Cristo se ha ofrecido en la cruz "de una vez para siempre" y los frutos de su sacrificio ya han sido en principio adquiridos; pero es preciso que todos los que forman su cuerpo continúen en la lucha, porque la unidad, la paz, la solidaridad, la fraternidad entre los hombres, todavía: no son una realidad. Nos queda "completar en la carne lo que falta a los padecimientos de Cristo en favor de su Cuerpo que es la Iglesia" (Col 1,24). La realidad significada por la eucaristía debe ser producida, vivida, debe concretarse fuera del templo. ¿Por qué si la Eucaristía significa tantas cosas grandes y es tan exigente, las comunidades no se renuevan después de la Eucaristía? no hay más razón sino que falta disposición y responsabilidad para aceptar la misión.
La Eucaristía es presencia del sacrificio de Cristo. La celebramos alegremente porque Cristo ya ha resucitado. Pero está en el centro del sacrificio de la Iglesia, que apenas está de camino, que todavía no ha llegado a la meta. Por eso cada uno de los participantes debe conocer sus propios compromisos y aceptar y acoger responsablemente su propia misión. Cada cristiano es enviado, como Cristo, a restablecer la unidad, a construir la paz, a trabajar por la reconciliación entre los hombres, a compartir con el hermano, a dar su vida como testimonio de su amor. Unirse en la Iglesia, darse la paz y compartir el pan deben ser signos de lo que luego hay que vivir fuera del templo: unión activa y solidaria con el sufrimiento de los hombres; participación efectiva del pan con el hermano que tiene hambre material y espiritual, que está sin trabajo, que vive sin techo, que se encuentra marginado, excluido, relegado, enfermo, vivir intensamente la unidad entre el "sacramento del altar y el sacramento del hermano".

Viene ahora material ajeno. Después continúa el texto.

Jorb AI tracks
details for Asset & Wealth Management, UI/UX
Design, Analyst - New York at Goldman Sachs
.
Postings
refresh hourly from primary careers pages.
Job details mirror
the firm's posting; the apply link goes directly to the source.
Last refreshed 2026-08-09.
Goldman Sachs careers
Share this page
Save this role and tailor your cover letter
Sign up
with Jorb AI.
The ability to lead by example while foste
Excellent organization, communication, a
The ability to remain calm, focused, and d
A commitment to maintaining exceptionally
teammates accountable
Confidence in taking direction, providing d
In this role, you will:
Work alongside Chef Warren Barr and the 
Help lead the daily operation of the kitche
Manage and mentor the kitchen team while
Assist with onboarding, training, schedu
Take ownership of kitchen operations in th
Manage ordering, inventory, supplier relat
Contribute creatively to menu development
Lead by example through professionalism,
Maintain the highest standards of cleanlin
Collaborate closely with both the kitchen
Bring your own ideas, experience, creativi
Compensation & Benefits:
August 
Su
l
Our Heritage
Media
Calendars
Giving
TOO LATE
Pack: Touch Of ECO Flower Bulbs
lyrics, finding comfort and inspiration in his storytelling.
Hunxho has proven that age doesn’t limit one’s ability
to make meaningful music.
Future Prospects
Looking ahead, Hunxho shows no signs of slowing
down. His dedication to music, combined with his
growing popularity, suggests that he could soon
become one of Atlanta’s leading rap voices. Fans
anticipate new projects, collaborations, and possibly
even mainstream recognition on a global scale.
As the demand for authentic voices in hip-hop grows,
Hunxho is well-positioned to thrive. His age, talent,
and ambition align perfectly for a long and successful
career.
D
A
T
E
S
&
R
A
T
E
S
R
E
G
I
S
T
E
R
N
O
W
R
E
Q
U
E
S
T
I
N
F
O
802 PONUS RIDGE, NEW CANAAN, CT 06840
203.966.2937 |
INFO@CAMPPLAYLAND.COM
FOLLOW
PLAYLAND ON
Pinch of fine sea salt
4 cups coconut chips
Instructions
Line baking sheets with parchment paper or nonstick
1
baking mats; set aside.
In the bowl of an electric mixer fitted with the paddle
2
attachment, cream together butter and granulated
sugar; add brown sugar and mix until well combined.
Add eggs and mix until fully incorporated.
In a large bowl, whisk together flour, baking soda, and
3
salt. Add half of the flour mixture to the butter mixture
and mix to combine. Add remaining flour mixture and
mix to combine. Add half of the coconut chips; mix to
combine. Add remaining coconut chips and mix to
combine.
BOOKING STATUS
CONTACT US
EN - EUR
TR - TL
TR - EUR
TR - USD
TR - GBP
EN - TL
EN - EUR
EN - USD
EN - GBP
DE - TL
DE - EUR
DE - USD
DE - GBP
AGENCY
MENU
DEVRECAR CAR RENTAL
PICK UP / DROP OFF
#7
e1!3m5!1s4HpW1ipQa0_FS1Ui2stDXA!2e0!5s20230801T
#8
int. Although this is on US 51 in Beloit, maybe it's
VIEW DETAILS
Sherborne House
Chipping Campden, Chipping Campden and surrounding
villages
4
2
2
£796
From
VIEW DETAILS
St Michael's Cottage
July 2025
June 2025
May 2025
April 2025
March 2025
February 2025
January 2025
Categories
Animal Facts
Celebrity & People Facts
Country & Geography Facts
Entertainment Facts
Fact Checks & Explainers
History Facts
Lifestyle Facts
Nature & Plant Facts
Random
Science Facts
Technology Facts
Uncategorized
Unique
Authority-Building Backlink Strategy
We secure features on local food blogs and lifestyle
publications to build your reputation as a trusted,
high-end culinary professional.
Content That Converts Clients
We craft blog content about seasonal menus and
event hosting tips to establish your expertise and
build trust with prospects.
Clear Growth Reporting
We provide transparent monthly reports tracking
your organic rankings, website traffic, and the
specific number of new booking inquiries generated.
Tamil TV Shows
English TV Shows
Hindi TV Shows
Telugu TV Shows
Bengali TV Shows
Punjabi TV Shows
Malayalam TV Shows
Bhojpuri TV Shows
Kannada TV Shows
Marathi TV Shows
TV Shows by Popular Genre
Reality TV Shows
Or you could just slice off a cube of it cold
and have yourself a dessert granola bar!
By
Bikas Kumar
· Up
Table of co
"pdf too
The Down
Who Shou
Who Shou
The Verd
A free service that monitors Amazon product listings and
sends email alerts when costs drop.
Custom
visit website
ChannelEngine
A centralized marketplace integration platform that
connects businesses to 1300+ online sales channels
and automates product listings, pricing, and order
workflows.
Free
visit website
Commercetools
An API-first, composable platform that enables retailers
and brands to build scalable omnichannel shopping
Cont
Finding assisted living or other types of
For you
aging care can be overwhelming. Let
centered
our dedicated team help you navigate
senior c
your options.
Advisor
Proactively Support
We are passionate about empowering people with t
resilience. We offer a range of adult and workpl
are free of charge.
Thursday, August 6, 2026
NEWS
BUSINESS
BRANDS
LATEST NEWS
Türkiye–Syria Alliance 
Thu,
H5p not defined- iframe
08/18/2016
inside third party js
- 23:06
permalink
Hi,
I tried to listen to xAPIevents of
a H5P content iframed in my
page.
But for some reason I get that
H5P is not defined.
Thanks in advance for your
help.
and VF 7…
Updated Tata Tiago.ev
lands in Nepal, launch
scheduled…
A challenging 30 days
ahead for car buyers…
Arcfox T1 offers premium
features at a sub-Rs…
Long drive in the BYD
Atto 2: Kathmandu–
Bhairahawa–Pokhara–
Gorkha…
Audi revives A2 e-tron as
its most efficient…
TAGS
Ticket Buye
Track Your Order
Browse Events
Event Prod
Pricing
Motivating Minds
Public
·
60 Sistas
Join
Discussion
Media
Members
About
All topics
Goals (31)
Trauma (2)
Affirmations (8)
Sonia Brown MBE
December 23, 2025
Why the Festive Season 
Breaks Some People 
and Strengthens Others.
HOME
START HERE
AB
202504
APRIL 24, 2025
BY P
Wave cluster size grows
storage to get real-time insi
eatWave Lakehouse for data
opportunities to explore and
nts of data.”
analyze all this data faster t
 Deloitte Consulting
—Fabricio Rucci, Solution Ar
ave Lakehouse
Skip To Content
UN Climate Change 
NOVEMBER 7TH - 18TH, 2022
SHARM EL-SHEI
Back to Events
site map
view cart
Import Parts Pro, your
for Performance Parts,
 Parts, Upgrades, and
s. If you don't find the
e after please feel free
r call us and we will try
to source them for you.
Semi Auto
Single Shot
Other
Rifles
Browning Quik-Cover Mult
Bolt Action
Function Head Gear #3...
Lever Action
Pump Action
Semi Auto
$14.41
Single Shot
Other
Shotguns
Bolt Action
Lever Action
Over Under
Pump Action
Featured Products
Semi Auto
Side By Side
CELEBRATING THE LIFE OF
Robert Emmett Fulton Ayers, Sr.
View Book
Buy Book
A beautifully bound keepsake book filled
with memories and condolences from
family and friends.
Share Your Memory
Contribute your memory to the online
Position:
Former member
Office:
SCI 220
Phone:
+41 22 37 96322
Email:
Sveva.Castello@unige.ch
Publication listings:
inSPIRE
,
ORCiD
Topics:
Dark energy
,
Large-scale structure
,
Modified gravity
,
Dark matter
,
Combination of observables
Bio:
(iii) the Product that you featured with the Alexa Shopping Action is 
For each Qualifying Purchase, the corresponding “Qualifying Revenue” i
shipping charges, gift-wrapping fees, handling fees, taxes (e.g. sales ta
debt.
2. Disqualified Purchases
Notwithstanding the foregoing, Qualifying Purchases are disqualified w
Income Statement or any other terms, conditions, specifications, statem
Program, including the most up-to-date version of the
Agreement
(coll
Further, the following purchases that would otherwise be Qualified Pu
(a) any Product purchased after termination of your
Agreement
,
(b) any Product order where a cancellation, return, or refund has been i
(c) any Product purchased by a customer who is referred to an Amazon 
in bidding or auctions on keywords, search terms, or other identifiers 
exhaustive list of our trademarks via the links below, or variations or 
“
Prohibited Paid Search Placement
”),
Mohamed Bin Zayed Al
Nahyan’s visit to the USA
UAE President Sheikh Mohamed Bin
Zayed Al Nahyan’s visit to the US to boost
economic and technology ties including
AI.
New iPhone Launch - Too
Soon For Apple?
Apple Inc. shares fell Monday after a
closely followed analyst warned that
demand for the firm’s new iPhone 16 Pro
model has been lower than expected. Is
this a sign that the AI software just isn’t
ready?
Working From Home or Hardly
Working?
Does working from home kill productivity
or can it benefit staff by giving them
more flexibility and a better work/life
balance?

Cuando aceptamos la invitación que Cristo nos hace a comer y beber, comemos un cuerpo entregado y una sangre derramada por todos los hombres, y nos hacemos uno con El, comulgamos con su lucha, su muerte, su victoria. Debemos vivir luego intensamente esa comunión en nuestra existencia personal y social de cada día. Comulgar con el "sacrificio de Cristo" es comulgar con su vida, su misión, su manera de llevar hasta el final el amor y la donación, es ofrecer juntamente con El la propia vida en sacrificio: el sacrificio que exige cada día el amor a Dios y el amor a los hermanos.


BIBLIOGRAFIA:
J. Auer, Sacramento de la Eucaristía, Herder, Barcelona 1982; J. De Baciochi, La Eucaristía, Herder, Barcelona 1969; M. Thurian, La Eucaristía, Sígueme, Salamanca, 1966; J. Betz, La Eucaristía Misterio Central, Myst. Sal, Vol. IV, T.2, Cristiandad, Madrid 1975; D. Borobio, Eucaristía para el Pueblo, Desclée, Bilbao, 1981; A. Fermet, La Eucaristía, Sal Terrae, Santander, 1980; La Eucaristía en la Biblia, Cuadernos Bíblicos 37, Verbo Divino, Estella, 1982.